India’s Core Sector Shrinks for First Time in Two Years; March Output Dips 0.4%

New Delhi: In its weakest performance in almost two years, India’s core sector activity contracted in March 2026; The composite index of eight basic industries (ICIs) fell 0.4 percent year-on-year after growth slowed to 2.3 percent in February this year. This decline was mainly due to weak performance in fertilisers, crude oil, coal and electricity, which all recorded negative growth during the month, the government said on Monday.
Despite the monthly contraction, commerce ministry data showed that the cumulative performance for the entire fiscal year showed a moderate increase. “ICI grew by (provisional) 2.6 percent during April-March 2025-26 compared to the same period in the previous year. February 2026 data has been revised to 2.8 percent growth,” the data said.

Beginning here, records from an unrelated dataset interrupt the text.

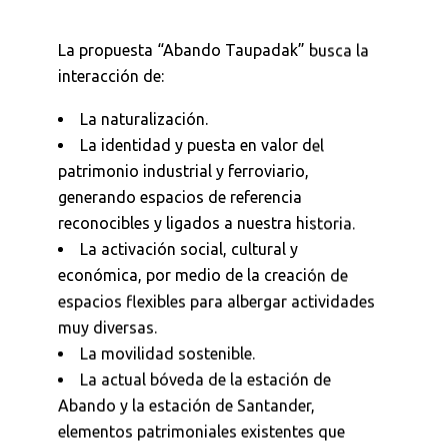
La propuesta “Abando Taupadak” busca la
interacción de:
La naturalización.
La identidad y puesta en valor del
patrimonio industrial y ferroviario,
generando espacios de referencia
reconocibles y ligados a nuestra historia.
La activación social, cultural y
económica, por medio de la creación de
espacios flexibles para albergar actividades
muy diversas.
La movilidad sostenible.
La actual bóveda de la estación de
Abando y la estación de Santander,
elementos patrimoniales existentes que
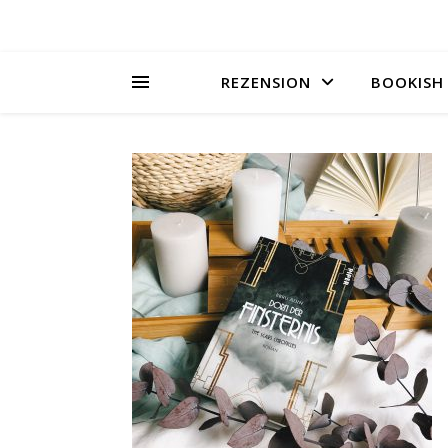
REZENSION
BOOKISH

ICI, which tracks coal, crude oil, natural gas, refinery products, fertilizer, steel, cement and electricity, accounts for 40 percent of the index of industrial production (IIP), a broader measure of factory output in the economy. But the March data reflects the impact following disruptions to global energy supplies amid the ongoing war in the Middle East.
According to ministry data, the month painted a mixed picture on a sector basis. “Coal production fell 4.0 percent, crude oil fell 5.7 percent, fertilizer fell a sharp 24.6 percent, and electricity production also fell 0.5 percent. However, natural gas, steel, cement, and refinery products provided some support; growth was driven by a 6.4 percent increase in natural gas and modest gains in steel and cement,” the data showed.
Looking at the long term, data showed that some sectors continued to expand strongly throughout the year. The report stated, “While steel and cement stood out with cumulative growth of 9.1 percent and 8.6 percent, respectively, in the 2025-26 period, crude oil and natural gas remained in the contraction zone.”
Commenting on the data, Aditi Nayar, chief economist at Icra Ltd, said that given these trends and the adverse impact of the rise in energy prices and limited supply, Icra expects IIP growth to slow to 1.0-2.0 per cent in March 2026 compared to 5.2 per cent in February 2026. Nayar said there was a decline in production in four of the eight sectors.
“While putting negative base pressure on electricity generation, input shortages amid the West Asian crisis constrained fertilizer production, which fell by an unprecedented 24.6 percent in the month. Additionally, growth in steel and cement production also weakened in March 2026 compared to February 2026, indicating that construction activities slowed down during the month,” he said.